The WTO can only authorize penalties based on the extent to which COOL caused a reduction in the volume and price of livestock imports. But the economic recession was the driving factor behind declining livestock imports, not the application of a simple label. Cattle imports are higher today than when COOL went into effect and hog imports are rapidly rebounding, even with COOL in place. This straightforward logic is buttressed by a recent economic report from Auburn University that demonstrates that COOL has not impacted the livestock trade and that any harm to our trading partners has in fact been negligible at most.

Moreover, retaliation is only relevant if the United States, Canada and Mexico cannot reach an agreement after the parties have undergone the full WTO arbitration process. In past WTO disputes that the United States has lost, the United States has waited for the process to conclude and then has successfully avoided WTO-authorized trade sanctions by negotiating a settlement with the other country in the dispute. Despite this successful track record, the House passed a measure to repeal COOL for beef, pork, ground meats and chicken in June – the first time Congress has acted to change a U.S. law before the completion of a WTO dispute process.

Additionally, the House-passed COOL repeal legislation is particularly extreme in that it would roll back commonsense labels that the WTO actually supported or that never were raised in the WTO dispute. The legislation would repeal COOL for ground beef and ground pork as well as for chicken, but the WTO explicitly ruled that the COOL label on ground meat was WTO-legal, and the dispute never addressed chicken or other covered commodities (including seafood, fresh and frozen fruits and vegetables, goat, venison and some nuts).

Voluntary COOL labeling is no solution to the WTO dispute: Meatpackers won’t use it, consumers won’t see it, farmers and ranchers won’t benefit from it and Canada and Mexico have already bluntly rejected this so-called compromise. Voluntary COOL is indistinguishable from repealing COOL, as meatpacking companies would be permitted to use voluntary COOL labels even if mandatory COOL were repealed under the U.S. Department of Agriculture’s Processed Verified Program.

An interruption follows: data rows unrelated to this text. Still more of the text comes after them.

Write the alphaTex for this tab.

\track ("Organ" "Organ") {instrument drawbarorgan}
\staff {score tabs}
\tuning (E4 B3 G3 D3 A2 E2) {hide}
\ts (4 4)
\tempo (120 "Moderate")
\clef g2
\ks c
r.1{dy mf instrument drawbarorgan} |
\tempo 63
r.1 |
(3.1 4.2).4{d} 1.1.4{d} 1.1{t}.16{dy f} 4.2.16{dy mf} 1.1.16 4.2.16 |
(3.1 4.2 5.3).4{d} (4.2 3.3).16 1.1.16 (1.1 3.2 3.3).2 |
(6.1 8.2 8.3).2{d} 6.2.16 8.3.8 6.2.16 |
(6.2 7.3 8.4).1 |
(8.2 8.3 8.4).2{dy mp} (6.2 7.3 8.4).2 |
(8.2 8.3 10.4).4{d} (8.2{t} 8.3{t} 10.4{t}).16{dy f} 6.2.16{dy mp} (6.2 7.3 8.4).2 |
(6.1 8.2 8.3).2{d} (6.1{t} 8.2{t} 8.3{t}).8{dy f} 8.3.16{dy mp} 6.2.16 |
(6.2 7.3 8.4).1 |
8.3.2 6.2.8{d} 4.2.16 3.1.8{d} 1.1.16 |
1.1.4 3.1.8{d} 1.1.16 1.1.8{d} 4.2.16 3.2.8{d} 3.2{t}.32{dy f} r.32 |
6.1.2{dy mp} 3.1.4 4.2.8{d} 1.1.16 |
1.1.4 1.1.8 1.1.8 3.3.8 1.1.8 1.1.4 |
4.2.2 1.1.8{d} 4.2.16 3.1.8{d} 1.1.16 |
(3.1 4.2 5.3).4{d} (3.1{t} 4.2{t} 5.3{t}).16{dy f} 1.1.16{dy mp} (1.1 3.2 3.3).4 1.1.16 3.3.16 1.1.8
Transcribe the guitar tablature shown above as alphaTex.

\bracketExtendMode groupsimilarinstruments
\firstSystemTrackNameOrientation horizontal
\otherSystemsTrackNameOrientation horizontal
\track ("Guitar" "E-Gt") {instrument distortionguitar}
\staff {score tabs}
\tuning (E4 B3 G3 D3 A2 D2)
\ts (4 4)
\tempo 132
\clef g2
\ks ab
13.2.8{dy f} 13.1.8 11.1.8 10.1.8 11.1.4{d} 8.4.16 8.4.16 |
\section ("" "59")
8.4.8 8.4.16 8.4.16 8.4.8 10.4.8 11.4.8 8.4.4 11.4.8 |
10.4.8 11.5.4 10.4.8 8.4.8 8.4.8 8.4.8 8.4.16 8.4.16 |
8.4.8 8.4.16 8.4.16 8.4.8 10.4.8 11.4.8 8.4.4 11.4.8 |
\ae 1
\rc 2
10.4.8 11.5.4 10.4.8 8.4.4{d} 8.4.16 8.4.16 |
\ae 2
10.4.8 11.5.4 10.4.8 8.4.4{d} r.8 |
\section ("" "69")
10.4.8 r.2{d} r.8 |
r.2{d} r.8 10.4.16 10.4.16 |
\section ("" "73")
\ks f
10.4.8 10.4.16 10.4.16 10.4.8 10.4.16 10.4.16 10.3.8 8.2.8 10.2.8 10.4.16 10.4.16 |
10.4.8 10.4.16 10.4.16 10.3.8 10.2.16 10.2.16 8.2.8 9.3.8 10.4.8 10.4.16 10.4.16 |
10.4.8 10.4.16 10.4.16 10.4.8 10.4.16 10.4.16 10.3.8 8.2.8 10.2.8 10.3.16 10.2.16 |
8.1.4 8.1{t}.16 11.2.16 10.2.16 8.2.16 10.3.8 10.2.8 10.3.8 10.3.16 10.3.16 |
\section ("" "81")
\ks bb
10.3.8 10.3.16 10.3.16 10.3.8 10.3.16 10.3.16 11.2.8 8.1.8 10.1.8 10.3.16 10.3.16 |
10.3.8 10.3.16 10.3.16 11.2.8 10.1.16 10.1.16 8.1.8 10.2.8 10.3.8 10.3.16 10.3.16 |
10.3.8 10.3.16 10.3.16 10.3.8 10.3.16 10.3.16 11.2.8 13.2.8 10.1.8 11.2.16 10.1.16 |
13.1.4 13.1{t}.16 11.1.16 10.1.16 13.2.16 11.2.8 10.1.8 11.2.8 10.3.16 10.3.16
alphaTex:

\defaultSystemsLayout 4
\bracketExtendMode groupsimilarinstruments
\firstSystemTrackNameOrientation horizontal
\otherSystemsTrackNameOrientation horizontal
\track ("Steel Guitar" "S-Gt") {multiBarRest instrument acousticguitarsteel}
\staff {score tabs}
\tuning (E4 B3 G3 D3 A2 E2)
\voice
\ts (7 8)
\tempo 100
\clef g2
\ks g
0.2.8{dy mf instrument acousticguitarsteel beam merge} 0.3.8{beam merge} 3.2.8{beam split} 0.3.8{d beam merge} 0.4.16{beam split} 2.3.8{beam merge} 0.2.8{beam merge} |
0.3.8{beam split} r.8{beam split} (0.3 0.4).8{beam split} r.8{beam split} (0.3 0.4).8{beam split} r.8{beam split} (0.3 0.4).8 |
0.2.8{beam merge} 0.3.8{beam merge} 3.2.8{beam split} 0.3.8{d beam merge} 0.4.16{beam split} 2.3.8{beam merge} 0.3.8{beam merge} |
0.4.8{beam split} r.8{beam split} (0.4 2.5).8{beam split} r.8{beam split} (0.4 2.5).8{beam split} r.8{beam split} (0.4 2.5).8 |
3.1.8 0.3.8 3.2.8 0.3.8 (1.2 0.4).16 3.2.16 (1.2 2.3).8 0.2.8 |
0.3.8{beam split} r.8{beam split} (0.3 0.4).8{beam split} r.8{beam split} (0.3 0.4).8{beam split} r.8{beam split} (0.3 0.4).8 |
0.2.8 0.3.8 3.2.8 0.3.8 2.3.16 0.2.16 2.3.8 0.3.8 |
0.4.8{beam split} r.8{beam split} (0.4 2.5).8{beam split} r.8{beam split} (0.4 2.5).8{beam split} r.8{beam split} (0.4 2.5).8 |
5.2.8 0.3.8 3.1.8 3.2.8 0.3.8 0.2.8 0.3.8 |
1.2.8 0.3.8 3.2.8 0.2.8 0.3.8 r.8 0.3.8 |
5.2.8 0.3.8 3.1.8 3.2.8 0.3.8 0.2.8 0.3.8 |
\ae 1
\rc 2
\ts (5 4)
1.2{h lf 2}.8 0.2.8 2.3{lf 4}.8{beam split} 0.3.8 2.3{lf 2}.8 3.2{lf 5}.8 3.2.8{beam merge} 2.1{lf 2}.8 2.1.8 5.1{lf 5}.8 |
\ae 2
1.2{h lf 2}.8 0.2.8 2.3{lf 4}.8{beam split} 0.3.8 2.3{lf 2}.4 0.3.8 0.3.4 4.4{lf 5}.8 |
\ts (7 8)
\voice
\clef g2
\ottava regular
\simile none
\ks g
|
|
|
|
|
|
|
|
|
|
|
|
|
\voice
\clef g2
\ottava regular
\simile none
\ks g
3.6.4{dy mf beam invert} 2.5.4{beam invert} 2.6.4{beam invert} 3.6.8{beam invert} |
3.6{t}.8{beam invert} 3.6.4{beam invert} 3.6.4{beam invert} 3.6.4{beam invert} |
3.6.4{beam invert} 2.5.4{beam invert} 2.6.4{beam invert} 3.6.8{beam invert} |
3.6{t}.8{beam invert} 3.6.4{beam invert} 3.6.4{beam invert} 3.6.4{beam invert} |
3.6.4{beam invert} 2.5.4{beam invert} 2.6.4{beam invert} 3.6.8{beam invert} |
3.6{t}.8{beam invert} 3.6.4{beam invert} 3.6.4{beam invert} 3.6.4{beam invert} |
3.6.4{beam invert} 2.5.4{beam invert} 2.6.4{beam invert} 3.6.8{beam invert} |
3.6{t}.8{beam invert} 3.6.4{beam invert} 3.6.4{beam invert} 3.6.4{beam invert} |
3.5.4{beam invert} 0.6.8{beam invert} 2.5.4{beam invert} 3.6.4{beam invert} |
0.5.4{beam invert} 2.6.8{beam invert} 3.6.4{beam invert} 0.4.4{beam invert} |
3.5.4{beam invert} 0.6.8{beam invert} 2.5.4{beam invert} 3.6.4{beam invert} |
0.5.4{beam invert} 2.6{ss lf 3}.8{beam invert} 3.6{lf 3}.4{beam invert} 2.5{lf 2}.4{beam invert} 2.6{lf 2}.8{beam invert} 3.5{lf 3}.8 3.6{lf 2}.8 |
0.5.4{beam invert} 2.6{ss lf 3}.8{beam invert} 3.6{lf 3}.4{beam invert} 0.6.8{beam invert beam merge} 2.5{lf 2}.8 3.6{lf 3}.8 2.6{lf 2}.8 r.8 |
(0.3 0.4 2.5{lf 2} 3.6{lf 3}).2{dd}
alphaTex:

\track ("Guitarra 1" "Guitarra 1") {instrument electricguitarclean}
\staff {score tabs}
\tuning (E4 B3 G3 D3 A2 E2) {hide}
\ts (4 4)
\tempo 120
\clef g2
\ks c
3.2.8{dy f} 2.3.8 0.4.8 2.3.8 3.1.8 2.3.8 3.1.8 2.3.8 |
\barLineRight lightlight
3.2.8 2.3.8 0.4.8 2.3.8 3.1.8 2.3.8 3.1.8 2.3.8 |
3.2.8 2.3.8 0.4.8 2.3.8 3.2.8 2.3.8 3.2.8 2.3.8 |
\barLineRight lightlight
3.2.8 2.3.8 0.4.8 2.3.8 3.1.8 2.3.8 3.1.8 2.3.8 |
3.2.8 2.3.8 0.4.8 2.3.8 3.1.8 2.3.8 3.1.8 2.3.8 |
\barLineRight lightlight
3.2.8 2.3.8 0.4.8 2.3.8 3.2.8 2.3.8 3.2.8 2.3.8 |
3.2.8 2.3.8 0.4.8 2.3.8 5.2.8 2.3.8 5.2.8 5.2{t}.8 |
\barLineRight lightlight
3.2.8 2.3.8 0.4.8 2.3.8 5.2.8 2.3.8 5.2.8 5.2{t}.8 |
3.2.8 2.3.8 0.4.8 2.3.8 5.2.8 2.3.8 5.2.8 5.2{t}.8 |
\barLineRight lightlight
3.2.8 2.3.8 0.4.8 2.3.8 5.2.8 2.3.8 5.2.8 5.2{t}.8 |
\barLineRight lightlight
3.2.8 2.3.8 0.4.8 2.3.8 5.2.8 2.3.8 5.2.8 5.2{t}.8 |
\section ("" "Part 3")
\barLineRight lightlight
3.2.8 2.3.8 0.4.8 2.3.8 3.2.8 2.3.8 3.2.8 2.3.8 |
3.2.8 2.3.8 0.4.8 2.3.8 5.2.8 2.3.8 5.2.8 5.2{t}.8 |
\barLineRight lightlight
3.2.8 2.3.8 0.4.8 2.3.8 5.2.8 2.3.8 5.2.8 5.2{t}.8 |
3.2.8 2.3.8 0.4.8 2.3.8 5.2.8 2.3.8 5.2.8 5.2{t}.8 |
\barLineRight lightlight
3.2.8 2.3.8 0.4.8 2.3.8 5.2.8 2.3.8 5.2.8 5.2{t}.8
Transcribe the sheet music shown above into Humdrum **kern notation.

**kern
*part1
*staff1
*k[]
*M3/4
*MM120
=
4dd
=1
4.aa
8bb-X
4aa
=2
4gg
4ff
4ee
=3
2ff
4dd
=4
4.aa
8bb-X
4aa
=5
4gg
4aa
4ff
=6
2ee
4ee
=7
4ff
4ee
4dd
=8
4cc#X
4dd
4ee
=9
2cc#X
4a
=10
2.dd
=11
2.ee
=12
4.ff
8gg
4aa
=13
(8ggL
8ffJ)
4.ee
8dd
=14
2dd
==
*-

Moreover, the meatpackers are unlikely to employ voluntary COOL labels because they do not believe that consumers have a right to know where their meat products came from. The meatpacking industry sued the U.S. Department of Agriculture to block mandatory COOL because the meatpackers believed they had a constitutional free speech right to conceal the origin of the meat they sell to consumers, a contention that was rejected repeatedly by the federal courts.

That was the historical experience with voluntary COOL from 2002 to 2009, before mandatory COOL finally was implemented. Although mandatory COOL was passed in the 2002 Farm Bill, the appropriators blocked its implementation and only allowed a voluntary COOL program that reserved the USA label for meat derived from livestock exclusively born, raised and slaughtered in the United States — identical to the standard in the recently proposed voluntary COOL so-called compromise. Few if any meat products were ever labeled under those voluntary regimes for the simple reason that neither packers nor most major retailers want to provide origin information to their customers.

Neither consumers nor livestock producers believe that we can allow the meatpacking, food processing and grocery retail industries to decide what to disclose to consumers. These food industries have long resisted providing basic information on food labels. We do not believe that the interests of producers or consumers can be served by granting to the opponents of COOL the exclusive right to decide whether or not to affix voluntary COOL labels.

COOL is extremely important to our organizations and to the American public. We oppose any legislation that would undermine any portion of the COOL law, whether by outright COOL repeal or by converting the mandatory COOL law to a voluntary program. We urge Congress to stand up for America’s consumers, farmers and ranchers by rejecting any effort to unilaterally repeal or weaken a popular food label even before the WTO process has concluded. Thank you for your consideration of this request.